Eng Madondo said there is also a need to resettle more than 300 households living on the critical path of construction including downstream and along the dam wall as their continued stay was retarding construction progress.
“We have some families who reside in the vicinity of our work. Their presence affects our work such as blasting and they have to be relocated. We have since found an area for their relocation after Chief Mangwende of Murehwa gave us one.
“The area has 500 hectares of irrigation to be drawn from the dam and they will equally benefit,” he said.
Eng Madondo said the Government had since started pegging plots for each family set to benefit from the irrigation scheme as well as demarcate the areas where the villagers would be resettled.
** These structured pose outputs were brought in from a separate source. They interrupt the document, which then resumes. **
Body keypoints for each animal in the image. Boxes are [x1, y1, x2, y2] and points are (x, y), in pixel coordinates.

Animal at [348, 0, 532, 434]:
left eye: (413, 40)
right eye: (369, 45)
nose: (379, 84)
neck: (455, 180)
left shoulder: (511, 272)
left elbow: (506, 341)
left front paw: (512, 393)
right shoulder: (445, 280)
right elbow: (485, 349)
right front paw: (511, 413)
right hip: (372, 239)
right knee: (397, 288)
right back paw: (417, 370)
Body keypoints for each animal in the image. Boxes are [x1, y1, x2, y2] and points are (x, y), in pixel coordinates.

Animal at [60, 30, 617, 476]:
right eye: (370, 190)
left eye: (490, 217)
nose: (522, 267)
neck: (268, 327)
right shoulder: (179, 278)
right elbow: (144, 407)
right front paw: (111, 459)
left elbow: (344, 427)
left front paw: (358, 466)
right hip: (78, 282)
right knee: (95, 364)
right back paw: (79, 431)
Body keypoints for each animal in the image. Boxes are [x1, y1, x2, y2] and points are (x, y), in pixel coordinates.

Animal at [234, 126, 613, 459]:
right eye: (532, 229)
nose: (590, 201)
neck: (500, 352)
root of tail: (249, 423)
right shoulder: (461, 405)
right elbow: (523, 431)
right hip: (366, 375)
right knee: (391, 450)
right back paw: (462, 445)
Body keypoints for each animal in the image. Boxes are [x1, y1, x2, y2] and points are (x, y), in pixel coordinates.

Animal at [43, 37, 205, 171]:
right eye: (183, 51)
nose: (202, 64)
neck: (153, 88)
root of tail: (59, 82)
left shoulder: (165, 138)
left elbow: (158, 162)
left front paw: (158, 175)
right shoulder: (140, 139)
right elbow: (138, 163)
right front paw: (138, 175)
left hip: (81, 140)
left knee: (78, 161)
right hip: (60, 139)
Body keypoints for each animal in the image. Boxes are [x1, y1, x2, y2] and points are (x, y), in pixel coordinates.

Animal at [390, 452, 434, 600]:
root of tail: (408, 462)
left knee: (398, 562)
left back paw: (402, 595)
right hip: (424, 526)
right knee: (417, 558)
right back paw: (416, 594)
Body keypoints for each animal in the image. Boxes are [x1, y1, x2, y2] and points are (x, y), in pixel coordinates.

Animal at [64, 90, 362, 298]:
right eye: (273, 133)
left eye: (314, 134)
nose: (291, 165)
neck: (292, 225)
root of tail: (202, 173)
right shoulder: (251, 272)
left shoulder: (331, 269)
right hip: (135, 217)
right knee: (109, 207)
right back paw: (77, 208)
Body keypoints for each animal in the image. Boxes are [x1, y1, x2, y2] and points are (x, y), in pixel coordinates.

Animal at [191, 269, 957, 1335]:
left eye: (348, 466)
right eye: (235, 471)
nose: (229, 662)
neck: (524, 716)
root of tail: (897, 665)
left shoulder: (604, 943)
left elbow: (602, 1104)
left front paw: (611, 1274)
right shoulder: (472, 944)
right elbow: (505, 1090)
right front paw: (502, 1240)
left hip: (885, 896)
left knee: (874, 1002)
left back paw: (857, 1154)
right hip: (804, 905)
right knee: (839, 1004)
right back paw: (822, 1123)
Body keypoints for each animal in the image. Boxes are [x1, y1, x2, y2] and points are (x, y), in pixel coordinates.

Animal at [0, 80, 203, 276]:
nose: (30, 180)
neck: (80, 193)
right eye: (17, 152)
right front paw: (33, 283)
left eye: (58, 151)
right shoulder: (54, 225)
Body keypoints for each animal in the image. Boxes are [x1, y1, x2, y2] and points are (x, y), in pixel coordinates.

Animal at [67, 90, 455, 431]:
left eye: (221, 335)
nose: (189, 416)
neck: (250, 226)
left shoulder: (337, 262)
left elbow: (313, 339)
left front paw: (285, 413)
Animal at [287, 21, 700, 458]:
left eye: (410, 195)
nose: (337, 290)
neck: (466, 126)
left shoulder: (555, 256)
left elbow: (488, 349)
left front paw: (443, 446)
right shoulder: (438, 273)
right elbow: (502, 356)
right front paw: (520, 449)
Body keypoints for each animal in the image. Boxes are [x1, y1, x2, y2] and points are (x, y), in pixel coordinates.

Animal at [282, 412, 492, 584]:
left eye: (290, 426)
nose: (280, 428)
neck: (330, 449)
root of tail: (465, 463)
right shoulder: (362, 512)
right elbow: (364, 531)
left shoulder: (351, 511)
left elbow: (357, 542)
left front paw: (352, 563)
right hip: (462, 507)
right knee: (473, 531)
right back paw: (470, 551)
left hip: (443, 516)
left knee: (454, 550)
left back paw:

Some graves had to be relocated.
“We have since engaged the local traditional leaders and an alternative place has since been identified. Reburial arrangements for 17 graves are underway while 64 households are to be urgently relocated and they will benefit from the irrigation programme,” he said.
More than 150 local youths had been employed, and the community was also benefitting through selling wares, food, and agricultural produce.
Construction of the dam began in 2021, and the expected date of completion is December this year.
In addition to supplying water to Harare and surrounding towns, there will be irrigation water for surrounding communities.
The Government has constructed several dams such as Machekeranwa in Marondera and Marovanyati in Buhera, while the Gwayi-Shangani, the solution to Bulawayo’s water problems, is also currently under construction.